Just when we thought major air travel problems were over after the Southwest fiasco, an error with FAA (Federal Aviation Administration) systems caused all flights to be grounded Wednesday.
Overnight on Tuesday, more than 7,300 flights were delayed, and over 1,100 were canceled, according to FlightAware’s website. This is the highest of cancellations and delays since 9/11.
The FAA outage was in the Notice to Air Missions systems (NOTAM) which provides pilots and flight crews with essential safety information. The outage has caused concern about a possible cyberattack. However, President Biden confirms that U.S. officials have no evidence of a breach in security.

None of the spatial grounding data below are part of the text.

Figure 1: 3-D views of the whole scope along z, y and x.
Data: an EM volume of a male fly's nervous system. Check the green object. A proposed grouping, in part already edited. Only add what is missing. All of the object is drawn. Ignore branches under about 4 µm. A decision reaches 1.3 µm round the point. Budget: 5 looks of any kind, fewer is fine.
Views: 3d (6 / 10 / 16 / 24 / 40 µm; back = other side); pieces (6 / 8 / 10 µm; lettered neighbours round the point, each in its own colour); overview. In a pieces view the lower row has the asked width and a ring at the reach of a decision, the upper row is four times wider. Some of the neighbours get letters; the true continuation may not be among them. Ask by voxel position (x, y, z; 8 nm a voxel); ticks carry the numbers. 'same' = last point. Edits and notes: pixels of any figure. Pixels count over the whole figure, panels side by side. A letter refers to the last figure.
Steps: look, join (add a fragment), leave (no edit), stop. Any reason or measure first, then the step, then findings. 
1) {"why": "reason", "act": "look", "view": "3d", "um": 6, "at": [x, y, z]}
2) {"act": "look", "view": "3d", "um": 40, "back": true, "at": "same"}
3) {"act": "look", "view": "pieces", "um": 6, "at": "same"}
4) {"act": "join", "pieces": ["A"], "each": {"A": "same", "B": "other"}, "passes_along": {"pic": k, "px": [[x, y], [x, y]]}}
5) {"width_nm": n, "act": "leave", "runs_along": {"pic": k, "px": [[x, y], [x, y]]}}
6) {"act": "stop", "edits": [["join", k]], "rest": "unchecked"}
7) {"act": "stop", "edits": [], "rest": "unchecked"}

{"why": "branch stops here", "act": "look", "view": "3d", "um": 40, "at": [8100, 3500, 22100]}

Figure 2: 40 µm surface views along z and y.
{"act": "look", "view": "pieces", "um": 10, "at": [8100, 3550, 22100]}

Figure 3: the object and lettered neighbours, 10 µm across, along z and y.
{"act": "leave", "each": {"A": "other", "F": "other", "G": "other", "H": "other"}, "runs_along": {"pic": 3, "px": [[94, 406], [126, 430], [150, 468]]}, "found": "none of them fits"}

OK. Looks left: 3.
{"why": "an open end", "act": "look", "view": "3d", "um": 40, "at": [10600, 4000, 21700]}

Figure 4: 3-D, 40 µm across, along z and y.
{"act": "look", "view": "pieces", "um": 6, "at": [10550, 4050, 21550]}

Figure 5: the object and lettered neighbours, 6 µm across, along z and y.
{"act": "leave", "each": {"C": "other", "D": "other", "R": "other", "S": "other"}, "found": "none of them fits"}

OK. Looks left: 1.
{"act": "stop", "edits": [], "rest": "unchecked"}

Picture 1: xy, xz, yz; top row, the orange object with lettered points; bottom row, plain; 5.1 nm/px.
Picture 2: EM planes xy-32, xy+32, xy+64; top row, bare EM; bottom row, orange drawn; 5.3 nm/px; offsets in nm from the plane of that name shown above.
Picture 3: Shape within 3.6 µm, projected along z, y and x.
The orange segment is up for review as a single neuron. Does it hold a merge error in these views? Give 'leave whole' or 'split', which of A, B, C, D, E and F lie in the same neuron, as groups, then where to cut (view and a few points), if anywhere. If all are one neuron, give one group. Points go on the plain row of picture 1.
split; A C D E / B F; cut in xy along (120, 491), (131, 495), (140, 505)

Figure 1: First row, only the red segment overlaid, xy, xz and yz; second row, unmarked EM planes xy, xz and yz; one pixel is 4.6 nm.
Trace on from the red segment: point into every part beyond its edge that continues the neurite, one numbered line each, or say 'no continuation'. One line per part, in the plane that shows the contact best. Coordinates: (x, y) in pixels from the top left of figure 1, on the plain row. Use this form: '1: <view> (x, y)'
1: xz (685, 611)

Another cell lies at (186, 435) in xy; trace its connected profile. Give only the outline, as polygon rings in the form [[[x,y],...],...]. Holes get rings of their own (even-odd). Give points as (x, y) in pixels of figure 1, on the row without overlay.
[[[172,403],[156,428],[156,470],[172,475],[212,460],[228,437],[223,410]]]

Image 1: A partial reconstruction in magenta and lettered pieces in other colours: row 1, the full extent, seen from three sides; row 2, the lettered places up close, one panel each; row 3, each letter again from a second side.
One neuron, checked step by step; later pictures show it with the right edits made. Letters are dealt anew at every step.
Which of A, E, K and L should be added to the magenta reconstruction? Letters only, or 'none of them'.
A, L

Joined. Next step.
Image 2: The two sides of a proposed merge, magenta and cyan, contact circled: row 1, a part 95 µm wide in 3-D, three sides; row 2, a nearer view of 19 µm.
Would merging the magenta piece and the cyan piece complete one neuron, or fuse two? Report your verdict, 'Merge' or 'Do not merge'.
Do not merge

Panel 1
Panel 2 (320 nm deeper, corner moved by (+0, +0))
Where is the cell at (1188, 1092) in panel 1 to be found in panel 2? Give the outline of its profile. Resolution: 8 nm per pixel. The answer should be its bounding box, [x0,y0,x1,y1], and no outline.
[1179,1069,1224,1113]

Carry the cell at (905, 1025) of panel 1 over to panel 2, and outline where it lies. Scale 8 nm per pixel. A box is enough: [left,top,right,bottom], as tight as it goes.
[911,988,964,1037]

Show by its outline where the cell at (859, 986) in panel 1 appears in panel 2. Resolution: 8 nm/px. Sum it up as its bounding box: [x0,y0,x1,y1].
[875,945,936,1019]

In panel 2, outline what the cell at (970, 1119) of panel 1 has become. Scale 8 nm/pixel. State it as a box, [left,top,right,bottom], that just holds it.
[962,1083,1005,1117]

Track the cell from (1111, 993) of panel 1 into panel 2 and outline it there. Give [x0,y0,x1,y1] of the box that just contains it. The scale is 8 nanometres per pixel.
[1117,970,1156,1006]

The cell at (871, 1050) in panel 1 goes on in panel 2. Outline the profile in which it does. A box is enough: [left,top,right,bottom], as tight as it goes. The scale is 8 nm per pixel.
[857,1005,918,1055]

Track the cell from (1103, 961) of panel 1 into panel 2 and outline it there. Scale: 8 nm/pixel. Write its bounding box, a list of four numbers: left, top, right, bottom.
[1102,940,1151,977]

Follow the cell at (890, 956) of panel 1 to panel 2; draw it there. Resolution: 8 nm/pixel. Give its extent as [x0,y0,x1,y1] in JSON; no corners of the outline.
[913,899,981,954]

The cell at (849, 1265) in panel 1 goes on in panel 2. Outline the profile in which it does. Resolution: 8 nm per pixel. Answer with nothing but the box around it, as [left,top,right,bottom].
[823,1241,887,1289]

U.S. Transportation Secretary Pete Buttigieg told CNN, “There’s been no direct evidence or indication of that, but we are also not going rule that out until we have a clear and better understanding of what’s taken place.”
He backed the FAA’s decision to ground all flights after his criticism of staffing and technology issues over the past months. He says the ground stop was out of an “abundance of caution.”
The “FAA will always act to make sure that passengers are safe,” he said. “Part of what you saw this morning was an act of caution to be sure – until it was 100% airtight that the system was working properly even just delivering messages – that we had that ground stop,” he said.
So far, American Airlines and Delta Airlines have resumed air travel, according to NBC News. However, with significant delays.
American Airlines released a statement saying it was continuing to “closely monitor” the FAA outage and “working to minimize further disruption to our customers and operation.”
NBC News reports that according to Flightware, “Delta was slightly less impacted than American, with just over 1,000 flights, or 35%, delayed, and 58, or 2%, canceled as of 12:30 p.m. ET.”
Customers whose air travel was impacted can rebook travel with no additional fees for Wednesday and Thursday, American Airlines confirmed.